The way I dealt with this was a little bit mathemagical, so hang in there. Let’s start with the four-petal flower we had before:
Here the radius, r, depends simply on t. But, we can change the rotation of the flower petals by writing r as a function of (t-t0). Here t0 is just a constant which shifts the angle by t0 – in other words, it rotates the curve clockwise by an angle of t0. (That’s in radians, not degrees).
So, when the hand traced out its path and I wanted to rotate that path, all I had to do was incorporate that t0 factor. How?
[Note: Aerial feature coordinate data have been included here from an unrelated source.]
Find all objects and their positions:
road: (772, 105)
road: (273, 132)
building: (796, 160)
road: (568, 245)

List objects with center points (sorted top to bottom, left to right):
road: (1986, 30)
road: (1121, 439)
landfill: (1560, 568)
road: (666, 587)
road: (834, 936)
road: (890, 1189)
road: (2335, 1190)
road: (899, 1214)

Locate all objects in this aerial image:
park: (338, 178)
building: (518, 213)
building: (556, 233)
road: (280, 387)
By writing (t-t0) in my formulae instead of just t.
And, since t0 depends on the direction the player’s facing, I also added a script to keep updating t0 depending on which way the player’s facing. That way the path was always rotated the right way. (In reality I chose to update and store three values, which were the t-values at the start, middle, and end of the motion – where t0 is just the value at the start. You’ll see why I did this a little bit later.)
Another way I could have done this is to use an eight-petal flower, and just select and trace out a single petal for each 45 degree direction the player could face. In mathspeak, that’s called restricting the domain of the curve – i.e. selecting only a small range of angles t which the player’s hand should trace out. If I left t unrestricted, the hand would trace out the entire eight-petal flower over and over again, like some weird eight-direction ninja attack.
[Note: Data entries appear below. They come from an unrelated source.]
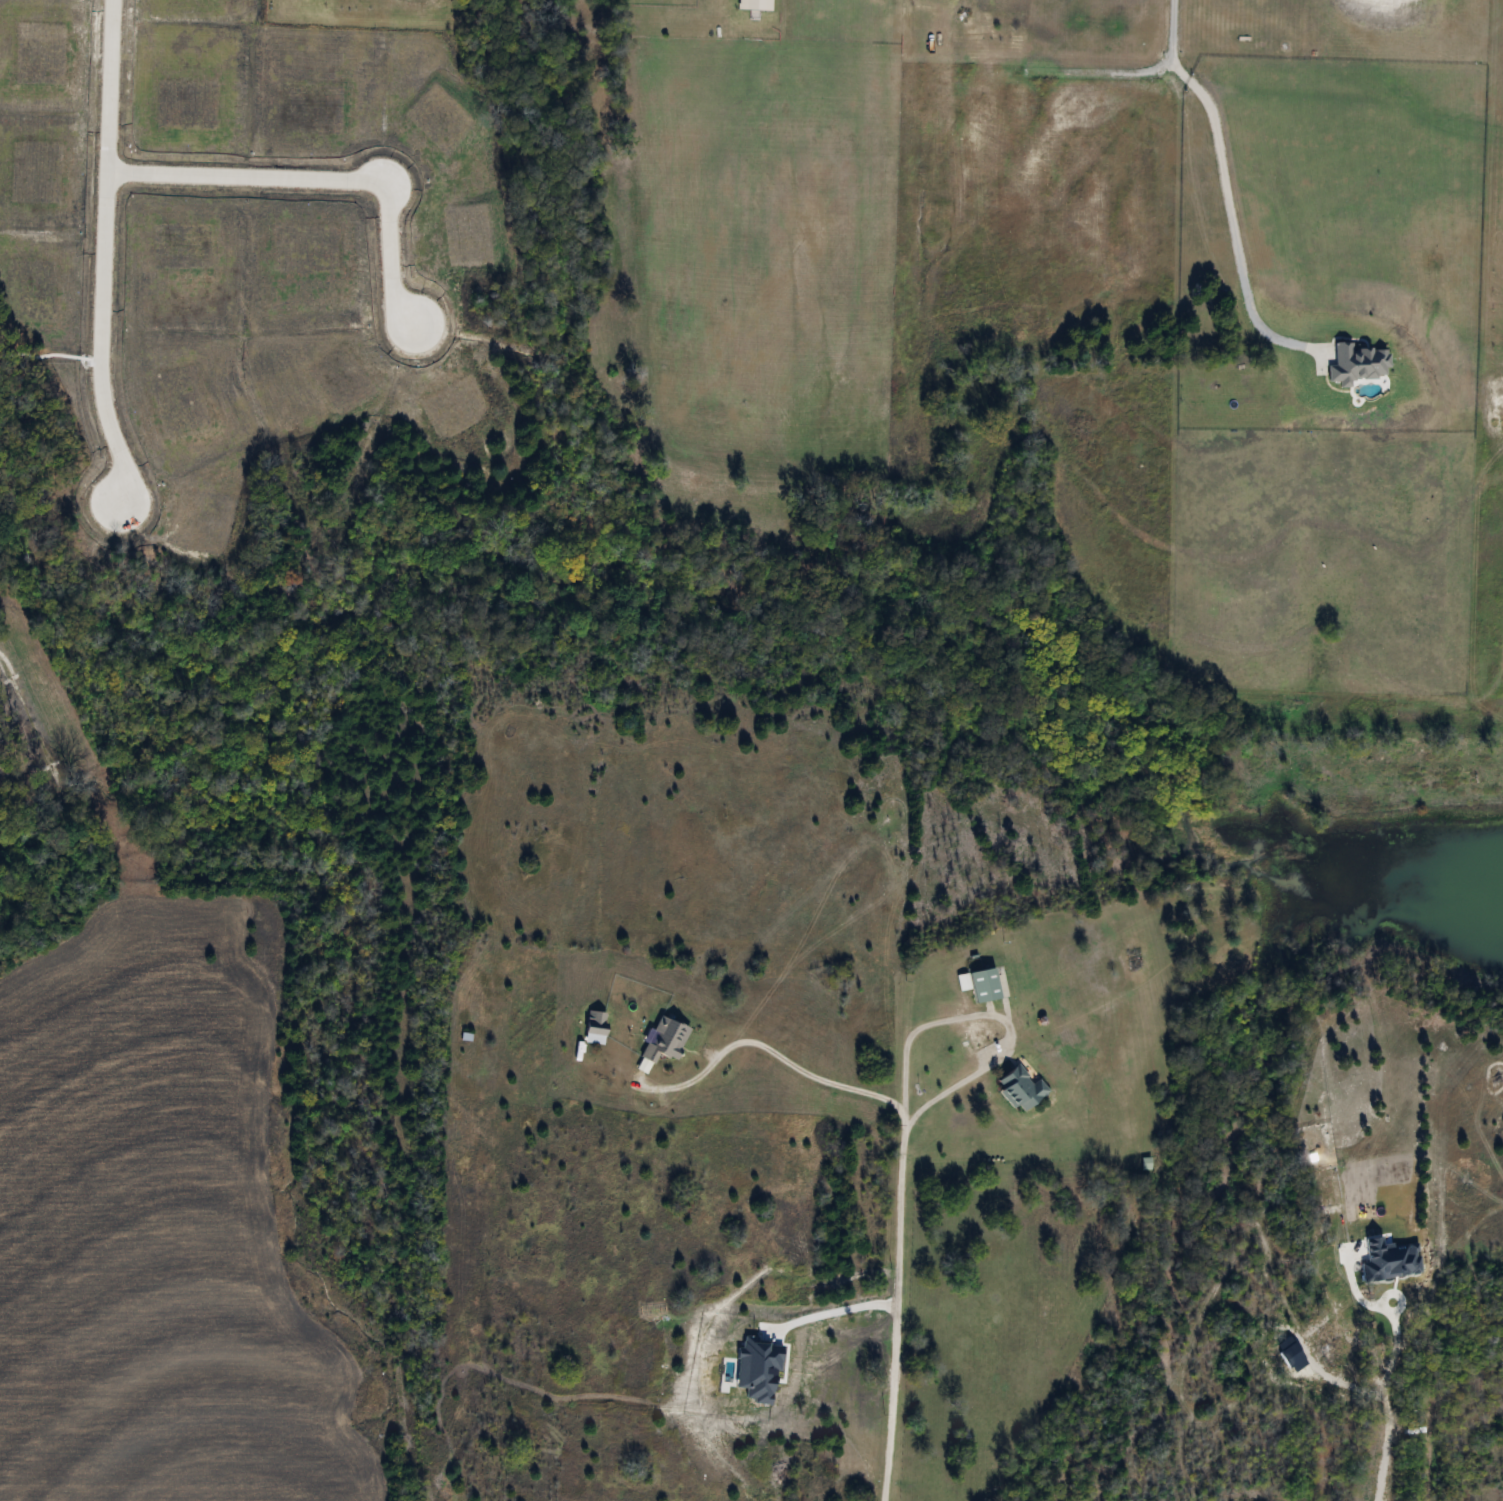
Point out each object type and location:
building: (753, 5)
road: (1223, 183)
building: (983, 984)
building: (594, 1022)
building: (663, 1038)
road: (1006, 1046)
road: (765, 1050)
building: (1019, 1088)
road: (892, 1271)
road: (839, 1344)
road: (1390, 1362)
The reason why I didn’t choose this method was because the “petals” of the polar curve here were a bit too thin, so the sword swing wasn’t as broad and noticeable as I would have liked. It looked too much like a sword thrust motion, which was OK for swinging a sword, but wasn’t really suitable for throwing a punch.
Now, what about the sword itself? So far the sword’s still been facing the same direction while the player swings it around, which looks a little odd. What we want to do is to rotate the sword as it’s swinging, like the player’s using his wrist to really swing that sword at the enemy.
Take a look at this slowed down GIF from before:
Specifically, we want the sword to be angled outwards before it reaches the far end, then horizontal at the end (as the sword’s hitting the enemy), then angled inwards as it’s coming back to the player. Perhaps you’ve noticed that this means the angle of the sword depends on how far the hand is around its path – in other words, the sword angle is also a function of that parameter t!
So in GameMaker, all we have to do is to use an extended draw function to rotate the sword sprite about its origin, using a formula for the rotation which relates to t. This is one place where the three t-values I mentioned earlier come in handy. The formula I used for the sword angle had this form:
sword_angle = (player_direction) + (t-t_middle)*(K)*(isAttacking);
Basically this says that the sword should face in the same direction as the player, if the player isn’t attacking (isAttacking = 0). If the player is attacking (isAttacking = 1), then we take the player direction and also add on another factor (t-t_middle), which based on how far around the path the hand is. At the middle of the path, t = t_middle and so this is where the sword’s fully extended in front of the player. Finally, K is just a constant which essentially controls how much the player’s wrist pivots during the swing, so that the sword rotates by the right amount during the swing.
And, that’s it! Time to slay some enemies!